Although it is very clear that only user stories that are completely done can be counted in your calculation of velocity, there may still be disagreements within the tech team about what done means. For that reason, it is standard practice in Agile teams to have a definition of done.

Think of a definition of done as being a pre-release checklist. If you have completed each of the items on the list, then the user story can be released on your site to real customers.

Here is a sample definition of done for a given user story:

• All of the automated tests for the user story run without failing.

• The QA (Quality Assurance ) team has tested this feature and not found any defects.

• The QA team has verified that all acceptance tests have passed.

• The code was peer-reviewed.

• The product manager has tested the user story and verified that he/she is happy.

• Any measures of code quality are above an acceptable threshold.

• No security issues have been found.

• All documentation has been updated.

Velocity allows you to forecast how many stories you can do in a sprint. It is an empirical measure that looks at past performance to estimate future performance.

In practice you need to have completed at least three sprints as a team before you can estimate velocity.

Here are some benefits of knowing the team's velocity:

1. The Product Owner can do release planning using velocity and story points . Given a set of estimated user stories and the team's velocity, the Product Owner can calculate how many sprints are needed. If you have a set of user stories with total estimates = 77 story points and the team velocity is 20 points per sprint, then you need four sprints.

2. The team can quickly identify which user stories must be carefully deconstructed during sprint planning. If the team has velocity of 20 points and the Product Owner has prioritized user stories of 13 points, five points and eight points, then the total is 26 points and won't be possible in one sprint. The team should take the first two user stories (of 13 points and five points) and use the sprint planning meeting to develop a plan to deliver those two user stories during the next sprint. The team could look to do some of that third eight-point user story but it won't be completed.

3. You can monitor the team's performance over time.

Tracking velocity over time is a useful exercise that can help to understand the performance of the team. A velocity chart is a chart that shows two columns for each sprint:

1. The total estimated story points (what the team thought they would deliver)

2. The total completed story points (user stories that were completed and met the definition of done)

Remember not to count an almost completed user story when calculating velocity.
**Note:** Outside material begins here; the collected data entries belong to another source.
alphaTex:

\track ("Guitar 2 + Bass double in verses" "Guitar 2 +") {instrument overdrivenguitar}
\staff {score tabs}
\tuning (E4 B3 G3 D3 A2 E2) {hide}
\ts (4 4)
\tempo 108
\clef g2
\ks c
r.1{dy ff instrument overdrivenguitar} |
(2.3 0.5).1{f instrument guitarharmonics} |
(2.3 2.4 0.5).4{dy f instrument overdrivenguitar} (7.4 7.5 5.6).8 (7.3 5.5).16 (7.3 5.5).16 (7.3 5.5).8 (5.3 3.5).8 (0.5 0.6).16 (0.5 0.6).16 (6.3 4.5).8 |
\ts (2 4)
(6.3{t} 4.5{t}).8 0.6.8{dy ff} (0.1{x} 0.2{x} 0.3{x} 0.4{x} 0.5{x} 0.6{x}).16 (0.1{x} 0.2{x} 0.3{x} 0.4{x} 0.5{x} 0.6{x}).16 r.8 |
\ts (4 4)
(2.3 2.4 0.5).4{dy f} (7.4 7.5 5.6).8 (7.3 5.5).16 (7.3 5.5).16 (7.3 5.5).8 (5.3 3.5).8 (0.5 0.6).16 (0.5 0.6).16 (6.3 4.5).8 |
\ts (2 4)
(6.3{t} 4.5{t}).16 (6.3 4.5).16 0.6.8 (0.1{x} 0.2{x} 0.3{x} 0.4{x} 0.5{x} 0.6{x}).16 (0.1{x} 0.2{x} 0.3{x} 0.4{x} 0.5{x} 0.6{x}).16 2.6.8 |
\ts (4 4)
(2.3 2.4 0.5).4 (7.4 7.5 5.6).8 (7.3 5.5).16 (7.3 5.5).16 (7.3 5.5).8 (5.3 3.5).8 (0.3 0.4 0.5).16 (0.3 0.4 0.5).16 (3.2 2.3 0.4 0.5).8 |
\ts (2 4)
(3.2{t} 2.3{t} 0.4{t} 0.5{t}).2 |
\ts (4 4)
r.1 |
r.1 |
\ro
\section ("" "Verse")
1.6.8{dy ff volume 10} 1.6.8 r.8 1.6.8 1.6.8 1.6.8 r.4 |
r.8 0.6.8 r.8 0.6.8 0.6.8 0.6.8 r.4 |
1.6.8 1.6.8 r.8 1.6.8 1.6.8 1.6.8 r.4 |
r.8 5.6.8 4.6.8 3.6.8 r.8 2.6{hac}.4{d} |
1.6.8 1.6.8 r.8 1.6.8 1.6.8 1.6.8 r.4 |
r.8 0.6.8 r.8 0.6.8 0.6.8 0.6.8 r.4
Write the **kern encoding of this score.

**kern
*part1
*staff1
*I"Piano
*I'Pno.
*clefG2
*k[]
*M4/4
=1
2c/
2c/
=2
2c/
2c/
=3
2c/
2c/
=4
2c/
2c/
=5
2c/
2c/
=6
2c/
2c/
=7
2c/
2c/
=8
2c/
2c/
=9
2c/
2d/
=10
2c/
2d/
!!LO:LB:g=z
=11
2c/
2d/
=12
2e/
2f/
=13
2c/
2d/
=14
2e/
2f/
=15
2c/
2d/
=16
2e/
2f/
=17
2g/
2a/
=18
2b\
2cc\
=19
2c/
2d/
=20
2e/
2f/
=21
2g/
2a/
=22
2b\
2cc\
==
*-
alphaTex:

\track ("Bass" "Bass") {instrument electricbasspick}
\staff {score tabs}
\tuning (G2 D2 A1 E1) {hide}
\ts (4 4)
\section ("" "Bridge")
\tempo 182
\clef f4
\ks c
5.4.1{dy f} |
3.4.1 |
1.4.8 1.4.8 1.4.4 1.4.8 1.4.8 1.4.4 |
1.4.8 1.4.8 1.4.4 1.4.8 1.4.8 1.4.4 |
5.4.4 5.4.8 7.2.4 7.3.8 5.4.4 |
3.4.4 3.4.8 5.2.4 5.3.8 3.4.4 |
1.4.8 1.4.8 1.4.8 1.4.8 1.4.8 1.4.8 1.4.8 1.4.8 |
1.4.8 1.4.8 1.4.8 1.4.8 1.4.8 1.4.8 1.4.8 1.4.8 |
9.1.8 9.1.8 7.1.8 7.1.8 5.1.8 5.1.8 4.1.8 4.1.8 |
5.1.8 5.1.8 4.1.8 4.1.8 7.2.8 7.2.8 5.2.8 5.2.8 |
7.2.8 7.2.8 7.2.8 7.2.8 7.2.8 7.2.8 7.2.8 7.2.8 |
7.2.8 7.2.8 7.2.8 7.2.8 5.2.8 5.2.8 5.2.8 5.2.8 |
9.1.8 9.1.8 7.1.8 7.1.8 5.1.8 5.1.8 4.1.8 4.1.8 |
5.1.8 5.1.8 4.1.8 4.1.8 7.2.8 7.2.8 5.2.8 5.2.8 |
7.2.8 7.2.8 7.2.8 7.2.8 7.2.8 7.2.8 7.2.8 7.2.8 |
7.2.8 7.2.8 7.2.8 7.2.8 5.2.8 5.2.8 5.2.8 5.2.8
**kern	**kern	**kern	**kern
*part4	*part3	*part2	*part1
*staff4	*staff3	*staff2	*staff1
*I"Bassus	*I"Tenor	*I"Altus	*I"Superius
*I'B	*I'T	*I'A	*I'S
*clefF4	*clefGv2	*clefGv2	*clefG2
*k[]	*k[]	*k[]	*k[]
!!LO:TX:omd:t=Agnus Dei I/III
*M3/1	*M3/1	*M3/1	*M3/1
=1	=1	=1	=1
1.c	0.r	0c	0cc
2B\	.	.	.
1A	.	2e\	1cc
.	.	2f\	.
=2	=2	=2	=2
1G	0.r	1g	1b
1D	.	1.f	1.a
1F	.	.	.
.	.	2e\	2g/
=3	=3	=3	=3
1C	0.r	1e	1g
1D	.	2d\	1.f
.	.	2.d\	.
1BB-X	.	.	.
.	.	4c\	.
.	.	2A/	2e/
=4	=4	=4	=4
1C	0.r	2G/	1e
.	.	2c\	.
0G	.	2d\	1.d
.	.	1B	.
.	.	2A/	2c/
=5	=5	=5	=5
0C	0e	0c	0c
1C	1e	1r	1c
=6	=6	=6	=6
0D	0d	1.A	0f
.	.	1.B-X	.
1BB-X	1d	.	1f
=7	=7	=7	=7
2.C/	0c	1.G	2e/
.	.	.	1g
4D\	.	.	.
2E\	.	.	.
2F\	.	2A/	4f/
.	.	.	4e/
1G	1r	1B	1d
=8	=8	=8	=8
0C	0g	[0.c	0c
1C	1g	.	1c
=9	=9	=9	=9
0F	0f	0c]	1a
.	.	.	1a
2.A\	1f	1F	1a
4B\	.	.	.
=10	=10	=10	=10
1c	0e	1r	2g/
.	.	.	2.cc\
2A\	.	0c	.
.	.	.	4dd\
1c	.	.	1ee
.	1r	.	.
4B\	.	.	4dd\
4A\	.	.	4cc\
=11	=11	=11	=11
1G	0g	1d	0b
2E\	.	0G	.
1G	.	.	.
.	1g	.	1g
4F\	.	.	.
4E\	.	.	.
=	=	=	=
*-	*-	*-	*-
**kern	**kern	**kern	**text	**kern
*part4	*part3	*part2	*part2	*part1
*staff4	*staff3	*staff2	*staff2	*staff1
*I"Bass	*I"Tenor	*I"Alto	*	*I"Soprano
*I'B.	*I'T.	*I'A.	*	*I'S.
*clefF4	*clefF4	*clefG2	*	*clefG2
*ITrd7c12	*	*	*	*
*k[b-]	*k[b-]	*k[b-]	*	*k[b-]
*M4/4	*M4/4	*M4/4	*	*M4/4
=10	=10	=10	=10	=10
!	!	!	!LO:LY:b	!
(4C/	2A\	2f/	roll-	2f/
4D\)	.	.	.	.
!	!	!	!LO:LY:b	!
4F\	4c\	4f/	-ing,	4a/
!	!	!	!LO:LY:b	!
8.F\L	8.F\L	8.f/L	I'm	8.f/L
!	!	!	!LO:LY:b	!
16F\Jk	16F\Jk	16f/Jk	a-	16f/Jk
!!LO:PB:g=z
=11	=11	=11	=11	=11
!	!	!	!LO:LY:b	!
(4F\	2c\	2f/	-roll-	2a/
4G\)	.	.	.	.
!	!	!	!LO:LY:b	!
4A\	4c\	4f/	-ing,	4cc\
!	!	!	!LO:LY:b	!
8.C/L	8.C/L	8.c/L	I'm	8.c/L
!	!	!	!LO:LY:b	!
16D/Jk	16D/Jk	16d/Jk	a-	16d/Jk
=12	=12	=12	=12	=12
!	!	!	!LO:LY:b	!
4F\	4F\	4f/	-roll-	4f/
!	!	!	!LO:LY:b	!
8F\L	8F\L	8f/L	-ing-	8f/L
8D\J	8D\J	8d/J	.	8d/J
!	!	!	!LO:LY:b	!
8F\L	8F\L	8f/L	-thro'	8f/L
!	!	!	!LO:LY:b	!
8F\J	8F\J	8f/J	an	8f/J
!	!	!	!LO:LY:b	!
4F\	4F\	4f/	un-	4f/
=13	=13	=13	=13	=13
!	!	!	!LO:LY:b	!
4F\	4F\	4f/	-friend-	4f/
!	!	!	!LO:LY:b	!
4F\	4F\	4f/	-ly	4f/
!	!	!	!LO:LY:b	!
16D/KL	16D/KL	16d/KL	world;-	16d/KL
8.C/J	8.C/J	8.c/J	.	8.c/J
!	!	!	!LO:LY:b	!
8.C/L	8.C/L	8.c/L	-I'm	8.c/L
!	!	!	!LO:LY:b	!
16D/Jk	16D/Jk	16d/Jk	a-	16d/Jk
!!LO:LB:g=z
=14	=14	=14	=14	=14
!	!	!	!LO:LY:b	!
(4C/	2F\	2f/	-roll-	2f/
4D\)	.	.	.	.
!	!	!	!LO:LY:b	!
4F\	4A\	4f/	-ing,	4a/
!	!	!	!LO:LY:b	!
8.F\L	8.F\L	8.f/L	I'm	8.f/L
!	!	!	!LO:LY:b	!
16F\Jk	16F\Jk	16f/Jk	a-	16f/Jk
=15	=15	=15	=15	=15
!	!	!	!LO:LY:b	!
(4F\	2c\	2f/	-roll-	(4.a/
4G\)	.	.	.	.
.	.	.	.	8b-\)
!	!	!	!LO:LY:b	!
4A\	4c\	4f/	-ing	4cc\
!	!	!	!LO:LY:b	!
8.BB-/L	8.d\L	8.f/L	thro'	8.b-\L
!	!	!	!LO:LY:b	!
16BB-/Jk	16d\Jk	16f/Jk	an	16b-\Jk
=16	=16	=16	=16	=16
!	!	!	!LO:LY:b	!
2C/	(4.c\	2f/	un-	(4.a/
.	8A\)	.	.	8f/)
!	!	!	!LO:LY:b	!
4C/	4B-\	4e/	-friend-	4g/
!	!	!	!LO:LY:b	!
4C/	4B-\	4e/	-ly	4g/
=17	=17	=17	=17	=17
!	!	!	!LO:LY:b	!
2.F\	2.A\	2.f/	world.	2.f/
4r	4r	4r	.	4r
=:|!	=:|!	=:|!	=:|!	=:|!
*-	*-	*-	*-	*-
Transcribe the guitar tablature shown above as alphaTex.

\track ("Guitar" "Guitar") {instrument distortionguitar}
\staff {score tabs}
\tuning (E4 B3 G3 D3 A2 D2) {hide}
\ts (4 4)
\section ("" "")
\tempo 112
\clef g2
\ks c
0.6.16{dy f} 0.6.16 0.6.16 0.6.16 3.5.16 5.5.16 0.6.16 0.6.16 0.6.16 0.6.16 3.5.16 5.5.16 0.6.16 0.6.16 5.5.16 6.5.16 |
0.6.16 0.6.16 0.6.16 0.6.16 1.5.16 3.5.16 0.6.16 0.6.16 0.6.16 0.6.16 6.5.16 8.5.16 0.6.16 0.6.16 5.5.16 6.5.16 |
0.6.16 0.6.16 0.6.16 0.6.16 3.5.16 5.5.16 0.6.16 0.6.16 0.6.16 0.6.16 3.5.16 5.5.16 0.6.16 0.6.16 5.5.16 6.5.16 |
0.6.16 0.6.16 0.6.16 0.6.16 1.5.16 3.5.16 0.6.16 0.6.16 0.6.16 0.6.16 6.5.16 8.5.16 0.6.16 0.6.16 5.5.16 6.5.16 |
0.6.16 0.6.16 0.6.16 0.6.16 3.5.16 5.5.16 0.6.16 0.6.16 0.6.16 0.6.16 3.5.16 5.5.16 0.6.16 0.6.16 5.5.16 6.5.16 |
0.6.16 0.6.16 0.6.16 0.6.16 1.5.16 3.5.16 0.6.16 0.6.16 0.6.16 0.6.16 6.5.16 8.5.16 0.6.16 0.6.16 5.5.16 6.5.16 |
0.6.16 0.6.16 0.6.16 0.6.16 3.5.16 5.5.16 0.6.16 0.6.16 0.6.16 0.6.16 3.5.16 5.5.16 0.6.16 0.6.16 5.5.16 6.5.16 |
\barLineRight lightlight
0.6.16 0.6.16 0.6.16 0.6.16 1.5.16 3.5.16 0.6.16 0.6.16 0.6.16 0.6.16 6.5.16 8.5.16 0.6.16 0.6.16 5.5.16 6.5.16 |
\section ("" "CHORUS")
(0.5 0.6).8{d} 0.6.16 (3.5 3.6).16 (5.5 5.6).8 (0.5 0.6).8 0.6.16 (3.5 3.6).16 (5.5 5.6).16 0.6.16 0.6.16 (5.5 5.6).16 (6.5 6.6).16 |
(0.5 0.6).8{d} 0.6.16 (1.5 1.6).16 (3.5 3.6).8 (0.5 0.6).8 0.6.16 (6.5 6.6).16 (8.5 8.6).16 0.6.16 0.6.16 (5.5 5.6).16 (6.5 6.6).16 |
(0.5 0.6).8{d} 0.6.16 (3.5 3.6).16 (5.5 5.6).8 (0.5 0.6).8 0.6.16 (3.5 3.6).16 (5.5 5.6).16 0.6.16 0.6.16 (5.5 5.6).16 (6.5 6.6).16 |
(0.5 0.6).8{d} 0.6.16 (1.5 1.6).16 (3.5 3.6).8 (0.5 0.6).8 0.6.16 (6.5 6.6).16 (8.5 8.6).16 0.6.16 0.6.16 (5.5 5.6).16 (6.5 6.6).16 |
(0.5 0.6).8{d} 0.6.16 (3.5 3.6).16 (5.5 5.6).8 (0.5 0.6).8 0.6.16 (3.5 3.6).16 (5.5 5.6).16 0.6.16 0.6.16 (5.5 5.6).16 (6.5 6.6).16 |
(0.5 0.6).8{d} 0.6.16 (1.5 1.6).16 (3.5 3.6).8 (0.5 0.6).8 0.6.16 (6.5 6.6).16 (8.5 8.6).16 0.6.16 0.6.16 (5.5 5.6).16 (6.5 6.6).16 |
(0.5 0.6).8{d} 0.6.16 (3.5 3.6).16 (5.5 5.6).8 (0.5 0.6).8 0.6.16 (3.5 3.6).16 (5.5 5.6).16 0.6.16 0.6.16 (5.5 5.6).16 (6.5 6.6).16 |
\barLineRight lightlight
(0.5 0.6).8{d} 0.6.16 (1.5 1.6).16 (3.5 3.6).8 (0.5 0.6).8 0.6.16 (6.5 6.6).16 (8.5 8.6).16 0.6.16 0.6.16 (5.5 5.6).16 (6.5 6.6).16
Look at the following example.

• The average velocity of your team is 20 points.

• In a given sprint,  you almost complete a 13 point user story but you don't quite finish. In fact, you only manage to complete one user story worth five points. Your velocity for sprint 15 is five points.

• In the following sprint, you quickly complete this user story and manage to do other user stories worth 20 points.  Your velocity for sprint 16 is 31 points.

You can see that not counting user stories unless they are fully done can lead to a seemingly big variation in velocity. This is referred to as see-sawing and means a better breakdown of user stories may be appropriate.

Always take the average of at least three sprints to mitigate the effects of an almost done user story causing a see-saw effect in your calculations.

• Velocity is a measure of the amount of completed work a team can deliver in a sprint and is done after a sprint is completed.

• Calculate velocity by looking back at previous sprints.  Add up the story points of fully completed user stories in recent sprints and calculate an average.

• Tracking velocity can help to understand the performance of a team, and allows you to forecast how many stories a team can do in a sprint.